Day by day the number of machine learning models is increasing at a pace. With this increasing rate, it is hard for beginners to choose an effective model to perform Natural Language Understanding (NLU) and Natural Language Generation (NLG) mechanisms. Researchers across the globe are working around the clock to achieve more progress in artificial intelligence to build agile and intuitive sequence-to-sequence learning models. And in recent times transformers are one such model which gained more prominence in the field of machine learning to perform speech-to-text activities.
The wide availability of other sequence-to-sequence learning models like RNNs, LSTMs, and GRU always raises a challenge for beginners when they think about transformers. And it is important to a beginner to have basic knowledge of these models before they get to know more about transformers. If you still struggle why not RNNs, LSTMs, and GRUs, here we listed a few important points that can help you out.

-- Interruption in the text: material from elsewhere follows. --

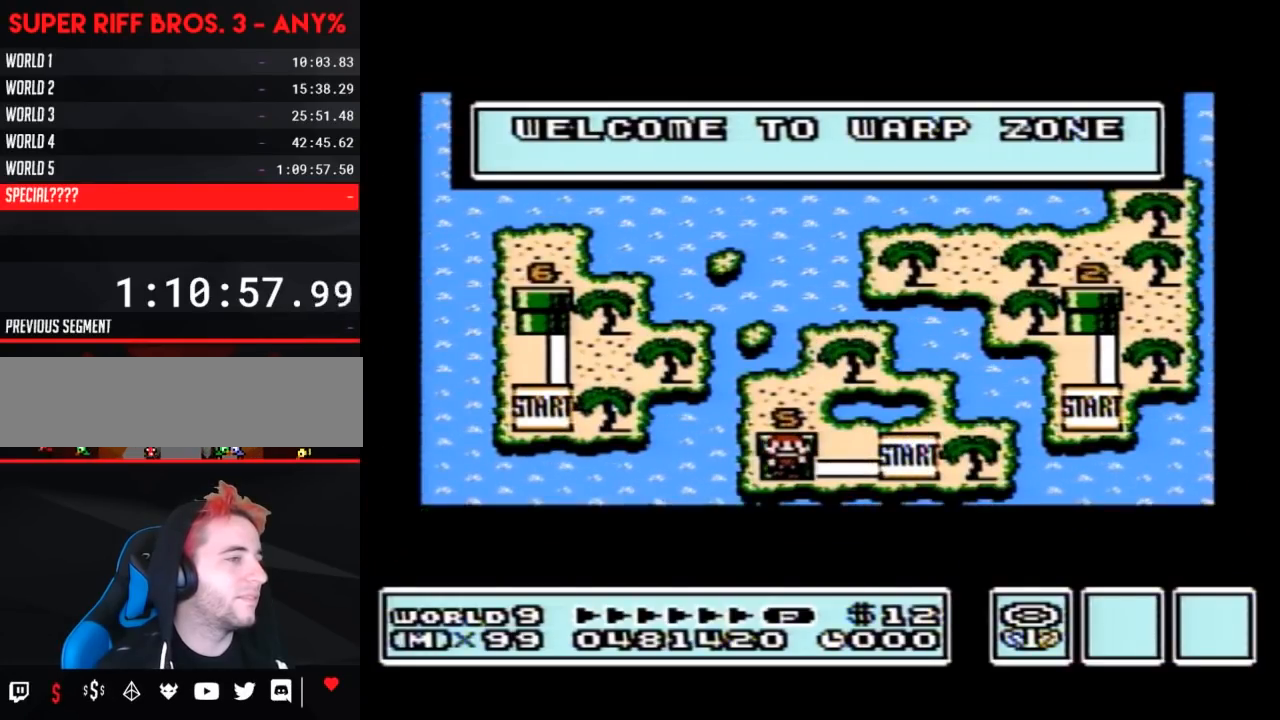
{"buttons": ["DPAD_LEFT"], "events": []}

– RNNs process the data sequentially i.e., one word at a time as an input to the model and one word as an output. This takes more time to process the input.
– Using longer text sequences as input to RNNs makes the model learn only the recent text in the input because of Vanishing Gradient. As a result, the model fails to learn longer sequences. Usage of Truncated BTT(ex: using a window of the last 10 timestamps only) also makes the model too slow than before and still fails to handle longer text.
– Usage of keep/delete/update gates in LSTM makes sequence processing better than RNNs. But even LSTMs are also too slow than RNNs as they involve heavy computation mechanisms inside gates.
Before learning more about transformers here is a brief explanation about sequence-to-sequence learning. The paper “Attention Is All You Need” describes more transformers and sequence-to-sequence architecture.
Seq2Seq is a neural net that transforms a given sequence of elements as the sequence of words in a sentence into another sequence. And these models are especially good at translation. This model can seamlessly translate the words from one language into a sequence of different words in other languages. Seq2seq models’ architecture is a framework of an encoder and decoder. The encoder takes the input sequence and maps it into a higher dimensional vector and thereafter the abstract vector is fed into the decoder which finally maps the output sequence which can be other languages, symbols, a copy of the input, etc.
Transformers use positional encoding, multi-head attention, and normalization state-of-art strategies to decode a sequence for performing sequence processing tasks. Transformers take the advantage of parallel computing to operate sequence processing tasks, which reduces the computation time and delivers results at a faster speed. Whereas other models of NLP like RNNs, LTMs, and GRUs take one input at a single timestamp and make no use of parallel computing available through GPUs.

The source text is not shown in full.